A spatial perspective on World Bank health projects in India

As part of a team of summer interns at Development Gateway, I geo-mapped multilateral development projects to help assess aid effectiveness and donor coordination. A similar effort by a team of interns last year led to the successful launch of the World Bank Mapping for Results (MfR) platform, making the World Bank sub-national project information accessible to the public at large. Since then, the World Bank’s Open Data Initiative has launched a new portal for financial information and supported the Kenya Open Data Initiative for sub-national recipient country budget data. In a short time, mapping of development projects has emerged as a new way to increase transparency and accountability in the international development world, and has been included as a part of the IATI (International Aid Transparency Initiative) standard. Several development organizations have followed suit and agreed to make geographic project information public. I decided to use my internship opportunity to analyze the World Bank’s health and social service projects in India to see if I could discern any patterns. The results were interesting.

India is a significant recipient of IDA (International Development Association) loans and the data for active project locations were readily available at the World Bank MfR website. I obtained sub-national development indicators from Indian district level health surveys (DLHS), and using a basic geo-mapping program (www.geocommons.com), available for free online, overlaid them on the World Bank active health project locations. The percentage of fully immunized children at the district level was the first development indicator I used. The dots represent the location of the World Bank projects, with the size of each dot signifying the amount of aid. For Figure 1, the lighter regions on the map, belonging to lower quartiles, indicate low rates of child immunization.

Figure 1: Percentage of Fully Immunized Children (District Level)

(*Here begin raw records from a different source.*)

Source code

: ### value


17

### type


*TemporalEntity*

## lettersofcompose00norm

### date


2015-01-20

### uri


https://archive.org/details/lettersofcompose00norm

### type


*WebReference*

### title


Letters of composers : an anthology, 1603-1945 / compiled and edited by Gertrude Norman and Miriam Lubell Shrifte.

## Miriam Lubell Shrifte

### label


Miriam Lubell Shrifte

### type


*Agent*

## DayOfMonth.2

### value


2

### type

As soon as I mapped the data a clear pattern emerged. The districts in the northern regions were lagging behind in terms of immunization. When I mapped the next indicator, percentage of district level population living at a low standard of living, a similar pattern was visible: many regions with low immunization rates had a high prevalence of populations with a low standard of living (Figure 2). (I reviewed the same indicators from a similar survey conducted 5 years prior. Though development indicators had improved in some regions over time, I could clearly identify regions that were continuously lagging behind.)

The next step for this analysis was to overlay the locations of World Bank project activities on these indicator layers. For Figure 2, darker regions or regions in higher quartiles, indicate a high percentage of the district population qualified as having a low standard of living.

Figure 2: Percentage of Population with a Low Standard of Living

 

In the map of district immunization rates (Figure 1), the active World Bank projects cover the Northern districts in the second lowest quartile, but districts in the bottom quartile (lowest immunization rate and lightest shade) in adjoining regions have no active World Bank projects. On the other hand, there are projects in the Southern states, like Tamil Nadu, which fall in the third and fourth quartile (high rates of immunization). The map with the standard of living indicator (Figure 2) presents a slightly different picture. The World Bank active projects cover the majority of Northern districts in the quartile with the highest percentage of the population belonging to the low standard of living category (the darkest region).

This initial analysis therefore suggests several interesting questions for researchers How effective is the targeting of these projects? If the projects were mapped alongside a different set of indicators, rather than these two, what sort of picture would emerge? What if we looked at the trends in key indicators over time, relative to the start/end date of these projects, rather than a simple snapshot? Geo-enabling aid activity information makes this kind of spatial analysis much more feasible.

Anustubh Agnihotri is a graduate student at the University of Texas.